Apple is facing yet another antitrust case. The subject this time? Apps. The Supreme Court has agreed to hear Apple Inc. v. Pepper, a case that asks whether or not Apple has monopolized the app market. If the Supreme Court rules against Apple, it could have far-reaching implications for everyone.
At the heart of the dispute is the issue of money. Apple both charges developers 30 percent of their app’s revenue, and prevents iOS devices from being able to install apps from other sources. Because of that, some argue that Apple has inflated the price of iPhone apps in an effort to make more money.
On the other side, Apple argues that the plaintiffs, who are consumers, don’t have the right to sue Apple under current U.S. antitrust laws. The key to that argument, as noted in a report by Wired, is a case from 1977, Illinois Brick Co. v. Illinois, which resulted in a ruling that you can’t sue for an antitrust case if you didn’t directly purchase goods or services. Because of that, Apple says, it’s not selling apps to customers — the developers are through the App Store.
The only problem with that is that the plaintiffs are arguing that Apple has monopolized app distribution — not necessarily apps themselves. There is evidence of that on Android — users can get apps from the Google Play Store, but they can also get them from Amazon and other third-party stores, too, if they so choose.

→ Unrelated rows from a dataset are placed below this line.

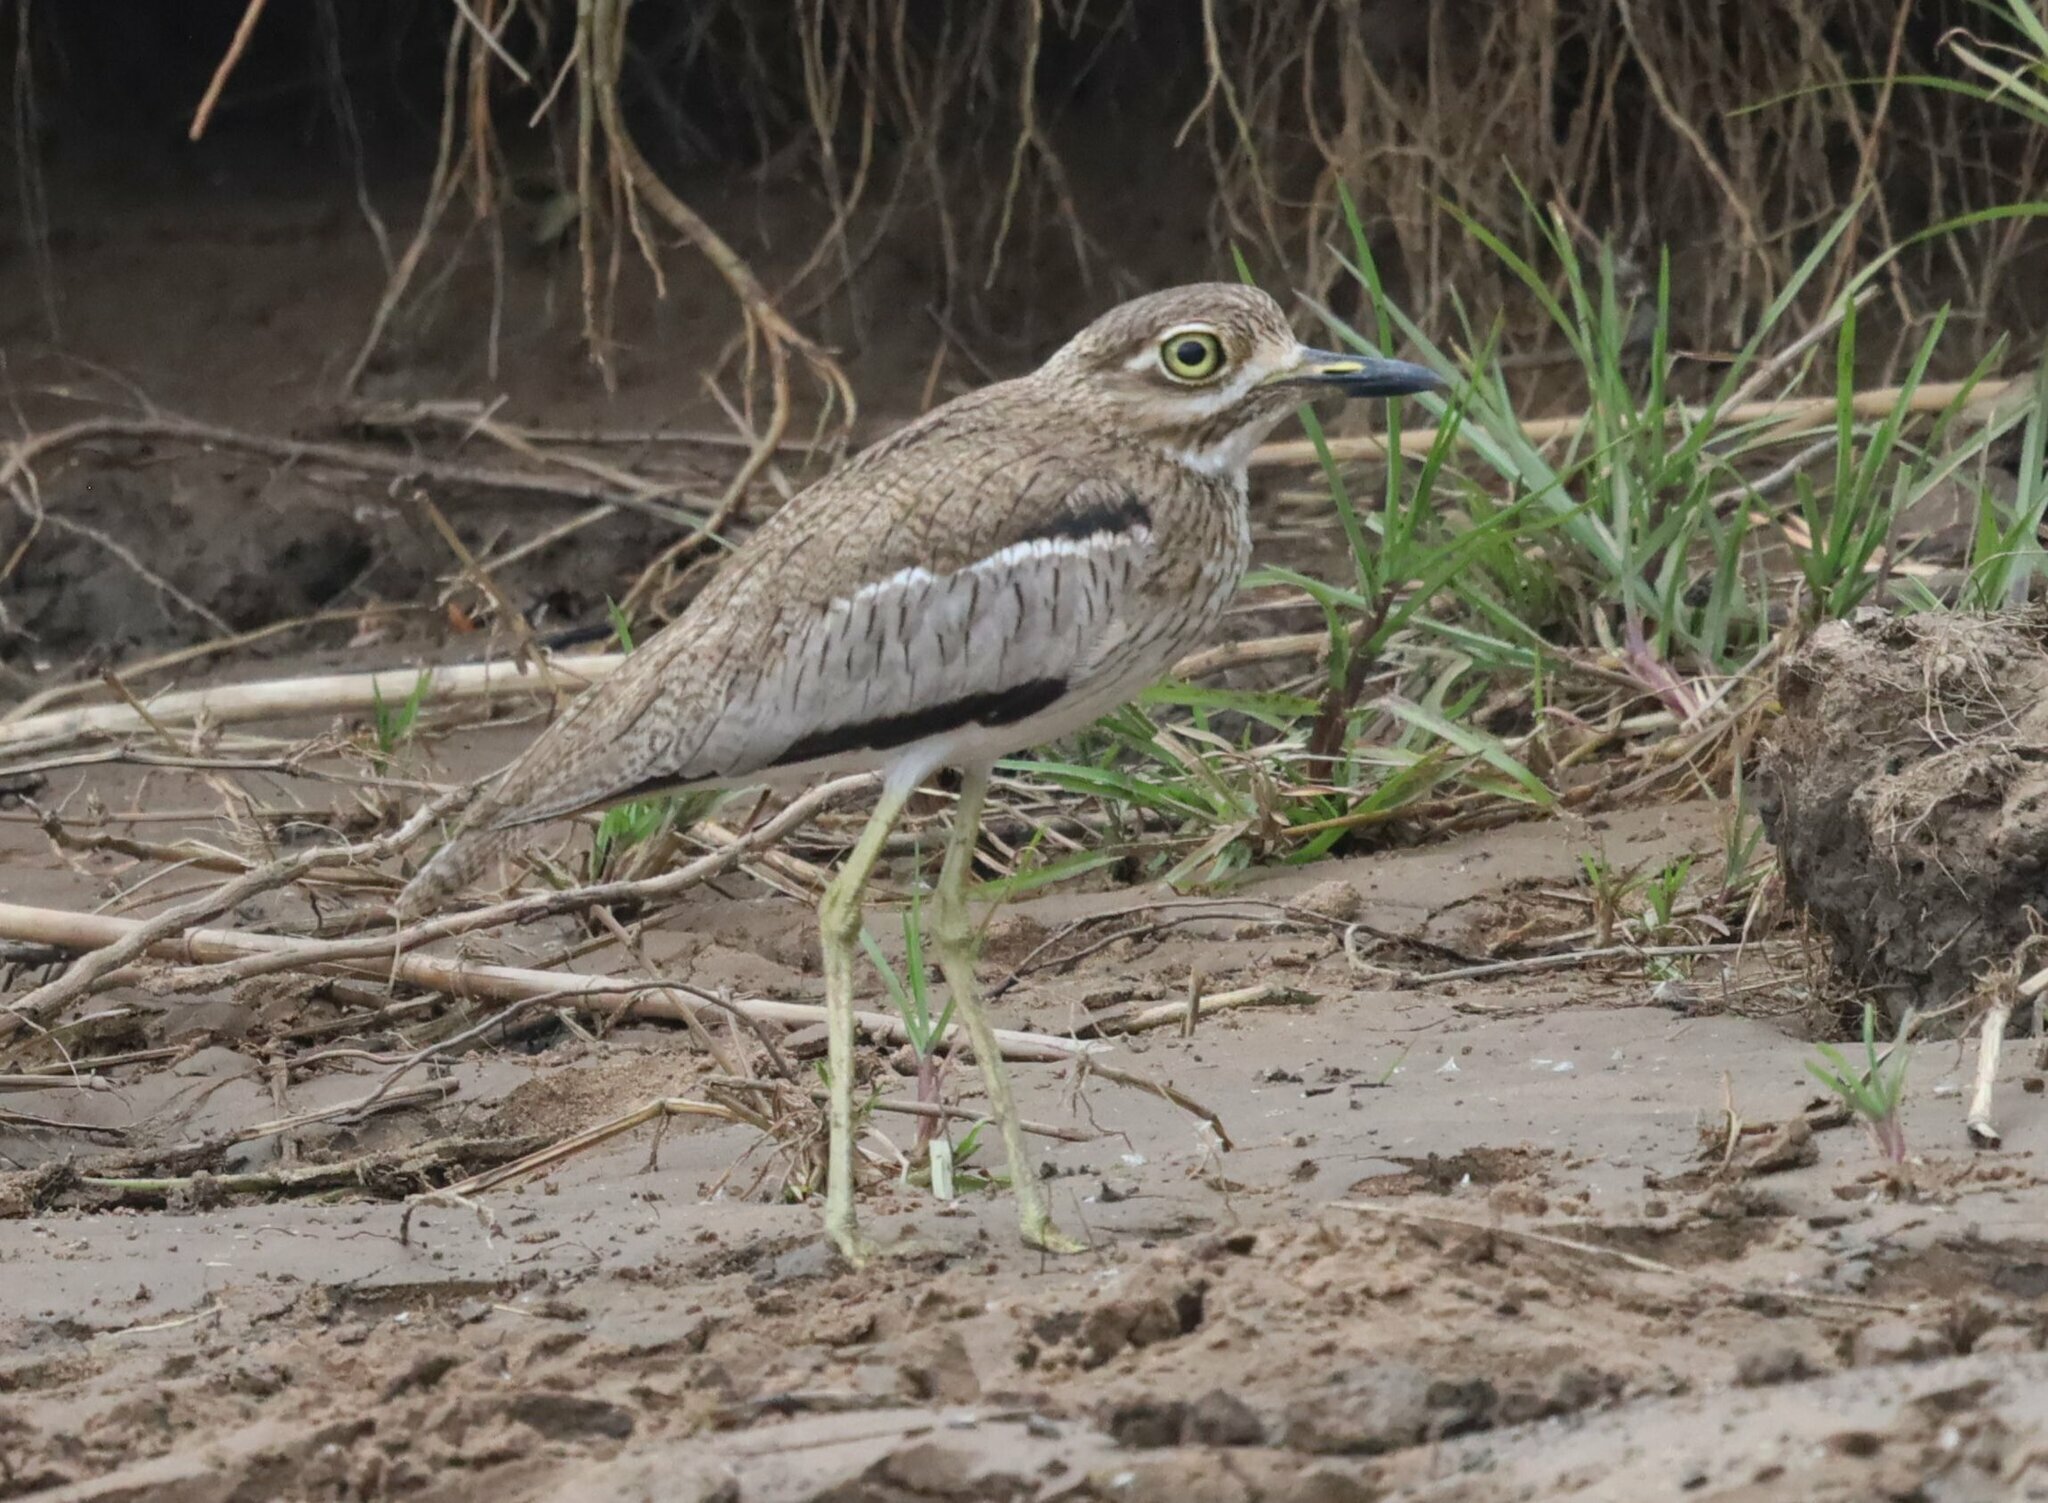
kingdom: Animalia
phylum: Chordata
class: Aves
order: Charadriiformes
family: Burhinidae
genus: Burhinus
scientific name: Burhinus vermiculatus
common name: Water thick-knee
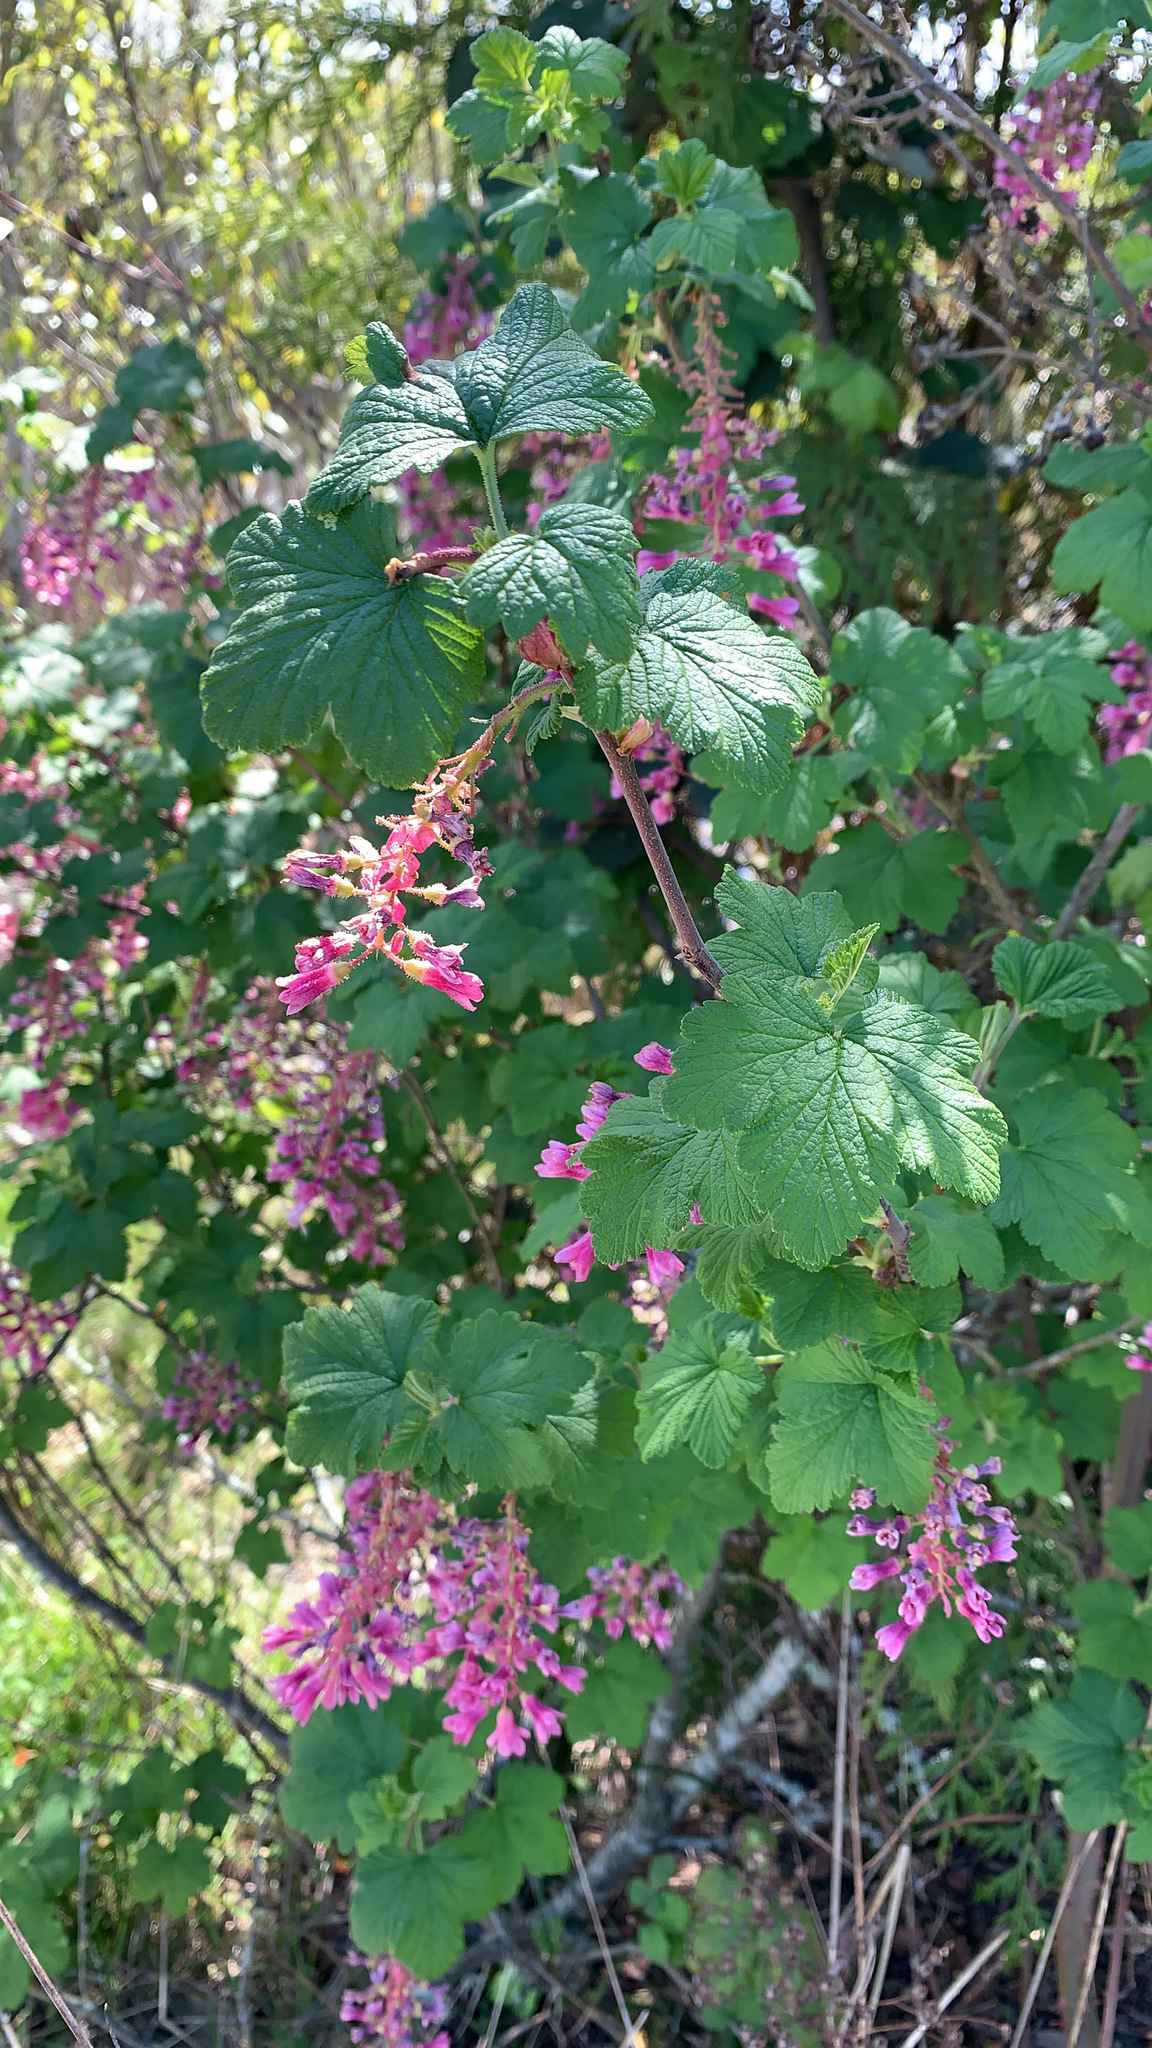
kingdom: Plantae
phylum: Tracheophyta
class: Magnoliopsida
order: Saxifragales
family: Grossulariaceae
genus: Ribes
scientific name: Ribes sanguineum
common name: Flowering currant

The case could result in some major changes for consumers and Apple alike. If Apple wins the case, nothing much will change with how it and developers interact, and developers will still be forced to go through the App Store and abide by Apple’s rules. If the plaintiffs win, however, Apple may have to pay hundreds of millions of dollars — and it may have implications for other large tech companies that sell products from third parties, including the likes of Amazon.
According to a report from Bloomberg, the Supreme Court will hear arguments for nine months starting in October. Safe to say, this case has a long road ahead of it.